If early assignment of the short put does occur, and if the stock position is not wanted, the stock can be closed in the marketplace by selling. Note, however, that the date of the closing stock sale will be one day later than the date of the opening stock purchase (from assignment of the put). This one-day difference will result in additional fees, including interest charges and commissions. Assignment of a short put might also trigger a margin call if there is not sufficient account equity to support the stock position.
Potential position created at expiration
If the short call in a covered strangle is assigned, then the stock is sold at the strike price of the call and replaced with cash. Assuming the put expires, there is no stock position, only cash.

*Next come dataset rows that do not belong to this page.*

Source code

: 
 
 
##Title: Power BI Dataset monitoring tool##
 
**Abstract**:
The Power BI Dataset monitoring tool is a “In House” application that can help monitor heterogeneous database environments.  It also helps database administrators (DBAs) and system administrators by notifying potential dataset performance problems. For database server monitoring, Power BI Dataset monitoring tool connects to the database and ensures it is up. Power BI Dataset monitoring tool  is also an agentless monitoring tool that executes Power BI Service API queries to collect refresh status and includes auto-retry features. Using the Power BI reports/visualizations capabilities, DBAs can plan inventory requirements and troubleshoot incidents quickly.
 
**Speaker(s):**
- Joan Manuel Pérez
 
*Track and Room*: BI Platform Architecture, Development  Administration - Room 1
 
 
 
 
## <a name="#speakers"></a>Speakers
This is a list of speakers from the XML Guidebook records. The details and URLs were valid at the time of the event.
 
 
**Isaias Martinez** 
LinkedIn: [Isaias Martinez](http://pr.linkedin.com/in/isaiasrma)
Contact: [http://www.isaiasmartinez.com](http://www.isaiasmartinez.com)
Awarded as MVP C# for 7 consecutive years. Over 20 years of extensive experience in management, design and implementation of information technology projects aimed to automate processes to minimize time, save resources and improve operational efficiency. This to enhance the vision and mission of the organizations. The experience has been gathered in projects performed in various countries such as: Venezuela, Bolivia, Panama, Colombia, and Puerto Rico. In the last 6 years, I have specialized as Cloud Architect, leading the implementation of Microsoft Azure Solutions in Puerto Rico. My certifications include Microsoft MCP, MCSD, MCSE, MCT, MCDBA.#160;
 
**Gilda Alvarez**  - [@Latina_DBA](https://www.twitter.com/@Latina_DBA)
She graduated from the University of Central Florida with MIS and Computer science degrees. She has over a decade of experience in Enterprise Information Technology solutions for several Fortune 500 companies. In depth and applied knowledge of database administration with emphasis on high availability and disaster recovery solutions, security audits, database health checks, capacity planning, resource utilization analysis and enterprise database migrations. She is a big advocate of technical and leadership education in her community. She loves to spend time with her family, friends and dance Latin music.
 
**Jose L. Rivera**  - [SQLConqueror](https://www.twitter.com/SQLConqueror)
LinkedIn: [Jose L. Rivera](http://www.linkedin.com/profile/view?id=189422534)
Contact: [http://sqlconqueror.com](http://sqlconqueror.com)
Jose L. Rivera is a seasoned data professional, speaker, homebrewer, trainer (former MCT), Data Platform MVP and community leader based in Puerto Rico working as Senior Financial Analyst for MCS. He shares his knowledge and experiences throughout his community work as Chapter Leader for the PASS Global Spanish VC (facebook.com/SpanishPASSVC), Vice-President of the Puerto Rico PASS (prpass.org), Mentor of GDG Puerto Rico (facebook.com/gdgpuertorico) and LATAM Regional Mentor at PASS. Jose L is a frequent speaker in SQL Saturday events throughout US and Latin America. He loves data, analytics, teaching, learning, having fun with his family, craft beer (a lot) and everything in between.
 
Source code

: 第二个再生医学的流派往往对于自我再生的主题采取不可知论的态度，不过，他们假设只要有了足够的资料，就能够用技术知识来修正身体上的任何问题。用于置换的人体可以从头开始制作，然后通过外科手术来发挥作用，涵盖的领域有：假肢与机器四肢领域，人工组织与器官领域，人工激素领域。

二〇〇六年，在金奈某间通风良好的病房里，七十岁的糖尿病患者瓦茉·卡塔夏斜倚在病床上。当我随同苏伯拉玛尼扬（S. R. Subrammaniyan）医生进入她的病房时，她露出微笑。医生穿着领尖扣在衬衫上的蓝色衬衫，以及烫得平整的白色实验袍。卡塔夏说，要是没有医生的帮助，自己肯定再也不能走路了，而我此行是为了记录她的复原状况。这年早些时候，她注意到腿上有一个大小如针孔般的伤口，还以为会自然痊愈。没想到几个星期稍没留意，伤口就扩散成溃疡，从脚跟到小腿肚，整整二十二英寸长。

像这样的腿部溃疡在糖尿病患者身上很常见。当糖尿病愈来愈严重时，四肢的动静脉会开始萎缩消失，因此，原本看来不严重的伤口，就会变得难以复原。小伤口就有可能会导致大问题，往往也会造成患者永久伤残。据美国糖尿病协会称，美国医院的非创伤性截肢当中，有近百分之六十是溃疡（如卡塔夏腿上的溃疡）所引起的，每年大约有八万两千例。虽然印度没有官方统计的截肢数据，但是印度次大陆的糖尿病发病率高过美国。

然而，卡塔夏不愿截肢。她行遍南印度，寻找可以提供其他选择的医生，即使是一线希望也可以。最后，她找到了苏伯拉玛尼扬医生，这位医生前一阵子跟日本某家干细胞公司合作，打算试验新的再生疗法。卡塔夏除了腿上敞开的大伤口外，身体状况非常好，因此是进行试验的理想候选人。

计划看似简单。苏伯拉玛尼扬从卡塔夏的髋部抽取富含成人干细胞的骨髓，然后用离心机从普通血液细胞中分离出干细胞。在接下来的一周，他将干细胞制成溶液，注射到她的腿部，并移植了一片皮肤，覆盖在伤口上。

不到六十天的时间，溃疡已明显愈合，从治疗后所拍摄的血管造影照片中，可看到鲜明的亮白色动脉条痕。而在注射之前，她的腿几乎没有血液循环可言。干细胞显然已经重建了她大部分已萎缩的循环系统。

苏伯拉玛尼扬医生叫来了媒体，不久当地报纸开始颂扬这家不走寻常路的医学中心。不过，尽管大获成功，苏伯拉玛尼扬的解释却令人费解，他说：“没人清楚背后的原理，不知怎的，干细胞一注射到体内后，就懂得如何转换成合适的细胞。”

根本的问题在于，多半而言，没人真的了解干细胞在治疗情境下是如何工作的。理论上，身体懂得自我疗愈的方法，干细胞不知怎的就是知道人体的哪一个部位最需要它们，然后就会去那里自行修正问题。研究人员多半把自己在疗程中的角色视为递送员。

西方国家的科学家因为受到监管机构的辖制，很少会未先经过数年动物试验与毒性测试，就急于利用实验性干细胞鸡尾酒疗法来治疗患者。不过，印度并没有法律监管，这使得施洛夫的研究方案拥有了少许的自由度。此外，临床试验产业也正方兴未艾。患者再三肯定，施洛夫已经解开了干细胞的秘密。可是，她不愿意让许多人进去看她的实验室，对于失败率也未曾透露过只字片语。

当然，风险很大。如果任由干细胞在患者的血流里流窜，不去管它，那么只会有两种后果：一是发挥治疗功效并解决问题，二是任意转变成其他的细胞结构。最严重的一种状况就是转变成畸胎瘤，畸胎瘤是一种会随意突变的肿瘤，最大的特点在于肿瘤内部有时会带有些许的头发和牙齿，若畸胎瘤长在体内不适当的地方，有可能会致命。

If the short put in a covered strangle is assigned, then stock is purchased at the strike price of the put. Assuming the call expires, the result is that the initial stock position is doubled.
Although the short call in a covered strangle position is covered by the long (or owned) stock, the short put, as noted above, is not “covered,” because no cash is held in reserve as it is in the case of a cash-secured short put. In the case of a covered strangle, the account equity including the long stock is used as collateral for the margin requirement for the short put. Therefore, if account equity declines sufficiently, a margin call will be triggered. The covered strangle is suitable only for aggressive investors who are suited to taking this risk.
If it is the intention to not sell the stock, then there are two possible tax considerations for the short (covered) call, (1) the strike price of the call, and (2) the time to expiration of the call. Each of these can affect the holding period of the stock for tax purposes. As a result, the tax rate on the profit or loss from the stock might be affected. Investors should seek professional tax advice when calculating taxes on options transactions. The following topics are summarized from the brochure, “Taxes and Investing” published by The Options Industry Council and available free of charge from www.cboe.com.
A “qualified covered call” does not affect the holding period of the stock. Generally, a “qualified covered call” has more than 30 days to expiration and is “not deep in the money.” A non-qualified covered call suspends the holding period of the stock for tax purposes during its life. For specific examples of qualified and non-qualified covered calls refer to “Taxes and Investing.”